On Friday, December 23, 2011, the Department of Justice (DOJ) released for the very first time that a memorandum signed by Virginia A. Seitz, the Assistant Attorney General for the Criminal Division, dated September 20, 2011, responding to two different questions — one from 2 state lotteries and one from 2 U.S. Senators — about the applicability of the Wire Act (18 U.S.C. ?? 1084) to intrastate sales of lottery tickets online. At a 180-degree change, the DOJ Court takes the position that the Wire Act doesn’t apply to non-sports betting. This shift in place has wideranging implications for the Internet gaming landscape in the U.S. Of particular interest, it means that DOJ will no more contend that nations can’t license intrastate Internet gambling, provide lottery matches over the web or compact with each other to provide online gaming.
Much of the gaming industry had heard rumors that such a memo was in procedure, and few were surprised that DOJ chose to delay launch of the memo before the Friday before Christmas to minimize press coverage.
The Wire Act
The Wire Act was passed in 1961 as part of a Kennedy-era push against organized crime. It reads in relevant part:
“Whoever being engaged in the business of betting or wagering knowingly uses a wire communication facility for the transmission in interstate or foreign commerce of bets or wagers or information assisting in the placing of bets or wagers on any sporting event or contest, or to the transmission of a wire communication which entitles the recipient to receive money or credit as a result of bets or wagers, or for information assisting in the placing of bets or wagers, shall be fined under this title or imprisoned not more than two years, or both.”

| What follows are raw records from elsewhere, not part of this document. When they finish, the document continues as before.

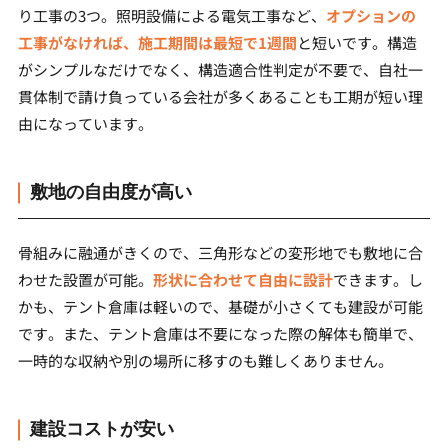
り工事の3つ。照明設備による電気工事など、
オプションの
工事がなければ、施工期間は最短で1週間
と短いです。構造
がシンプルなだけでなく、構造適合性判定が不要で、自社一
貫体制で請け負っている会社が多くあることも工期が短い理
由になっています。
敷地の自由度が高い
骨組みに融通がきくので、三角形などの変形地でも敷地に合
わせた設置が可能。
形状に合わせて自由に設計
できます。し
かも、テント倉庫は軽いので、基礎が小さくても建設が可能
です。また、テント倉庫は不要になった際の解体も簡単で、
一時的な収納や別の場所に移すのも難しくありません。
建設コストが安い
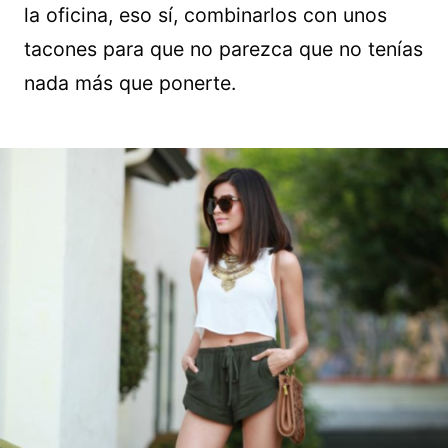
la oficina, eso sí, combinarlos con unos
tacones para que no parezca que no tenías
nada más que ponerte.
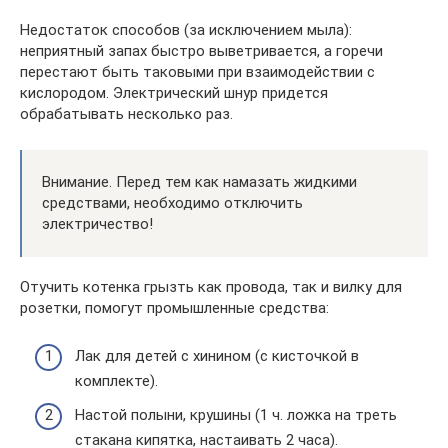
Недостаток способов (за исключением мыла):
неприятный запах быстро выветривается, а горечи
перестают быть таковыми при взаимодействии с
кислородом. Электрический шнур придется
обрабатывать несколько раз.
Внимание. Перед тем как намазать жидкими
средствами, необходимо отключить
электричество!
Отучить котенка грызть как провода, так и вилку для
розетки, помогут промышленные средства:
Лак для детей с хинином (с кисточкой в
комплекте).
Настой полыни, крушины (1 ч. ложка на треть
стакана кипятка, настаивать 2 часа).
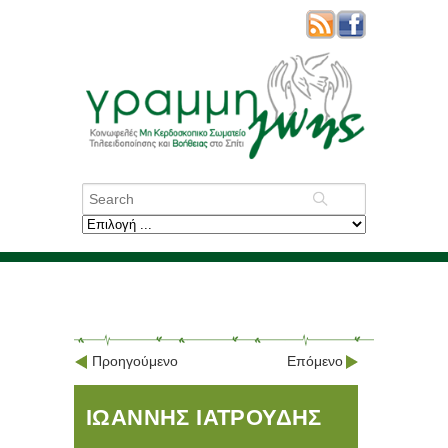
Προηγούμενο
Επόμενο
ΙΩΑΝΝΗΣ ΙΑΤΡΟΥΔΗΣ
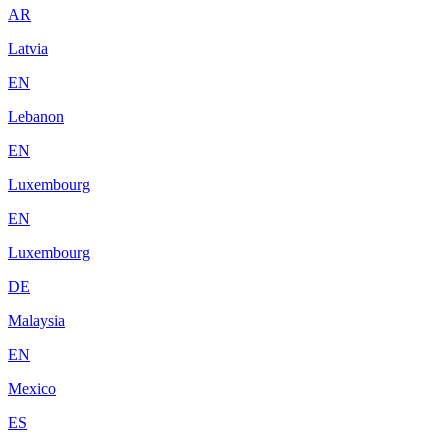
AR
Latvia
EN
Lebanon
EN
Luxembourg
EN
Luxembourg
DE
Malaysia
EN
Mexico
ES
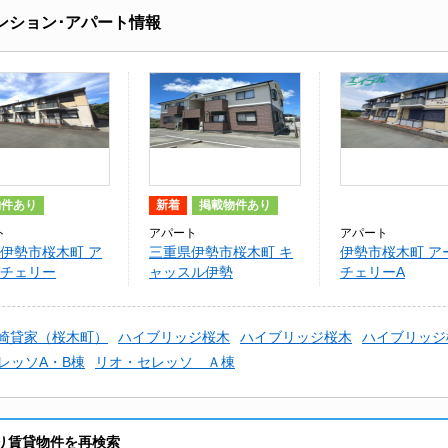
ンション･アパート情報
物件あり
新着
掲載物件あり
ト
アパート
アパート
伊勢市桜木町 ア
三重県伊勢市桜木町 キ
伊勢市桜木町 ア
チェリー
ャッスル伊勢
チェリーA
崎貸家（桜木町）
ハイブリッジ桜木
ハイブリッジ桜木
ハイブリッジ
レッソA・B棟
リオ・セレッソ Ａ棟
り賃貸物件を再検索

The Justice Department had long maintained that, regardless of the reference to”sporting event or competition,” the Act effectively prohibits any telecommunicated bet placed or obtained by a person located in the United States.1 DOJ had maintained that Internet wagers positioned and approved within precisely the same condition violated the Wire Act, arguing that the publicly-switched telephone network and the Internet are inherently global media.

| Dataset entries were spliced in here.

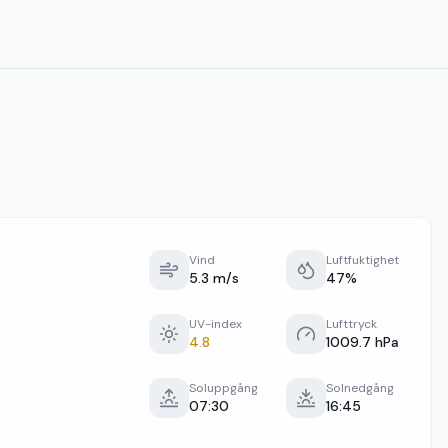
Vind
Luftfuktighet
5.3 m/s
47%
UV-index
Lufttryck
4.8
1009.7 hPa
Soluppgång
Solnedgång
07:30
16:45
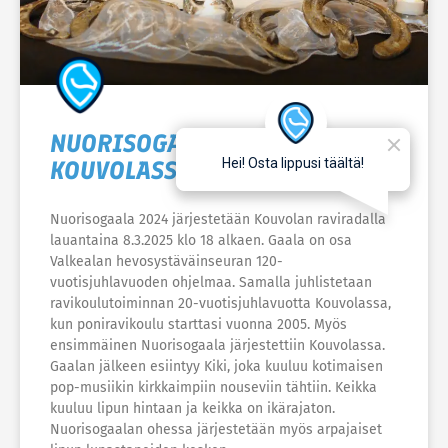
NUORISOGAALA JÄRJESTETÄÄN
KOUVOLASSA
Nuorisogaala 2024 järjestetään Kouvolan raviradalla
lauantaina 8.3.2025 klo 18 alkaen. Gaala on osa
Valkealan hevosystäväinseuran 120-
vuotisjuhlavuoden ohjelmaa. Samalla juhlistetaan
ravikoulutoiminnan 20-vuotisjuhlavuotta Kouvolassa,
kun poniravikoulu starttasi vuonna 2005. Myös
ensimmäinen Nuorisogaala järjestettiin Kouvolassa.
Gaalan jälkeen esiintyy Kiki, joka kuuluu kotimaisen
pop-musiikin kirkkaimpiin nouseviin tähtiin. Keikka
kuuluu lipun hintaan ja keikka on ikärajaton.
Nuorisogaalan ohessa järjestetään myös arpajaiset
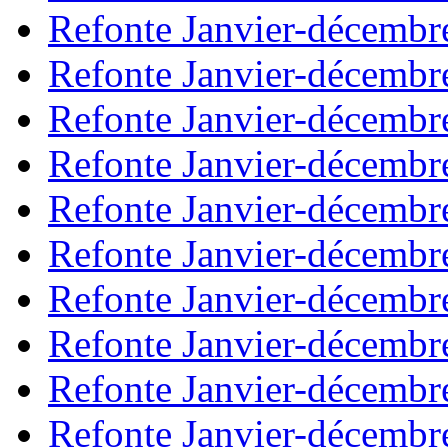
Refonte Janvier-décembr
Refonte Janvier-décembr
Refonte Janvier-décembr
Refonte Janvier-décembr
Refonte Janvier-décembr
Refonte Janvier-décembr
Refonte Janvier-décembr
Refonte Janvier-décembr
Refonte Janvier-décembr
Refonte Janvier-décembr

By 1996-2006, Congress tried on many occasions to update and explain the Wire Act regarding what it did and did not prohibit; each of these efforts failed primarily due to internecine conflicts between different gaming businesses — i.e., industrial vs. tribal, horse vs. dog racing, lotteries vs. convenience stores. In 2006, Congress abandoned attempts to update the Wire Act, and instead passed the Unlawful Internet Gambling Enforcement Act (UIGEA, 31 U.S.C ?? 5361-67), which prohibited the acceptance or processing of a financial instrument for the purpose of”unlawful online gambling” but failed to directly define that term, rather relying on other federal and state laws as to what wagers were prohibited. UIGEA did comprise certain exceptions from its own enforcement mechanism, such as wagers accepted with a state-licensed entity from individuals in the state where it had been authorized, but UIGEA made clear it did not plan to legalize those wagers.2
Back in 2002, the Fifth Circuit Court of Appeals upheld a lower court ruling in a civil case that found that the words”sporting event or competition” made evident that the Wire Act only applied to sports gambling.3 No other Circuit has ruled directly on the point. DOJ nonetheless had made clear that they did not agree with the Fifth Circuit’s findings.

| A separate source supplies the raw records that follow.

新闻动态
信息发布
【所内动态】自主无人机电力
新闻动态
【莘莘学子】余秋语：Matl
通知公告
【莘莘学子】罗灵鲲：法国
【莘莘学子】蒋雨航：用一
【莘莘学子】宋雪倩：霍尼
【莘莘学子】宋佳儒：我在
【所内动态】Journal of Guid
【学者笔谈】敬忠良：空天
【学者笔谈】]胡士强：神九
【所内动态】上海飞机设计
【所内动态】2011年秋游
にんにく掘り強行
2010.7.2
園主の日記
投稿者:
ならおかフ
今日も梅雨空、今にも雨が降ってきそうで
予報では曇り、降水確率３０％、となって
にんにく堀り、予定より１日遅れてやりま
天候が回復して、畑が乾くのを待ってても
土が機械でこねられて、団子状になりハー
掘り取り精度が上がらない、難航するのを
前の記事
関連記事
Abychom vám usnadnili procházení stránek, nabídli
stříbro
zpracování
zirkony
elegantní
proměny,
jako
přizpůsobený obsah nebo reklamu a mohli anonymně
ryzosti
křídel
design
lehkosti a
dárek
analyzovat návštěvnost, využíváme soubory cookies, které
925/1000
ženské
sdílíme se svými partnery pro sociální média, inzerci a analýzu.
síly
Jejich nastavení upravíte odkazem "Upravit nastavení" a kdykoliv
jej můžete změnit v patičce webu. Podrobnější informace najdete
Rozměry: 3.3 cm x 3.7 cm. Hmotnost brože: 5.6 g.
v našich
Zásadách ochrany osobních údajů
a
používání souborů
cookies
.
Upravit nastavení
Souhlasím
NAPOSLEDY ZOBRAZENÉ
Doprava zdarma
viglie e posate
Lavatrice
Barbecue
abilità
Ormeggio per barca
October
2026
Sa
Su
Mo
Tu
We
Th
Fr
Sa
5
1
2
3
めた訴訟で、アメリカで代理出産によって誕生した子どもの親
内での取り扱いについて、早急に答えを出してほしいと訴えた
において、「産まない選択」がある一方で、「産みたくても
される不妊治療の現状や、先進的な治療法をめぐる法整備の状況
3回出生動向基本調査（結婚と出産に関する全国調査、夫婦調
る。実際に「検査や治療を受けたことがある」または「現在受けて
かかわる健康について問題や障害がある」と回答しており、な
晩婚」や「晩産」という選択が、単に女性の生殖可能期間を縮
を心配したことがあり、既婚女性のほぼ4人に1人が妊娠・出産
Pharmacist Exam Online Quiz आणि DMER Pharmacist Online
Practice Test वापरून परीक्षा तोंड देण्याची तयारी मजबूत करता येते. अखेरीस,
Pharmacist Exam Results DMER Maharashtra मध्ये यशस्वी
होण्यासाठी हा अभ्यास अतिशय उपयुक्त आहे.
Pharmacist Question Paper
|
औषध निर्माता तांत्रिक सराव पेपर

Late in 2010, the District of Columbia enacted a law allowing its lottery to supply both lottery tickets and casino-type games to individuals in D.C., and the D.C. lottery is currently preparing to start its Internet solutions. It was in reaction to this that Senators Harry Reid (D-NV) and Jon Kyl wrote to Attorney General Holder asking him to clarify DOJ’s position as to whether the Wire Act would prohibit this. In addition, two state lotteries had asked DOJ to clarify its position regarding Internet sale of lottery tickets. From the memo released on December 23, DOJ embraced a lot of this Fifth Circuit’s reasoning in saying that, since the Wire Act only prohibits sports betting, there is no federal impediment to states in selling lottery tickets on the Internet.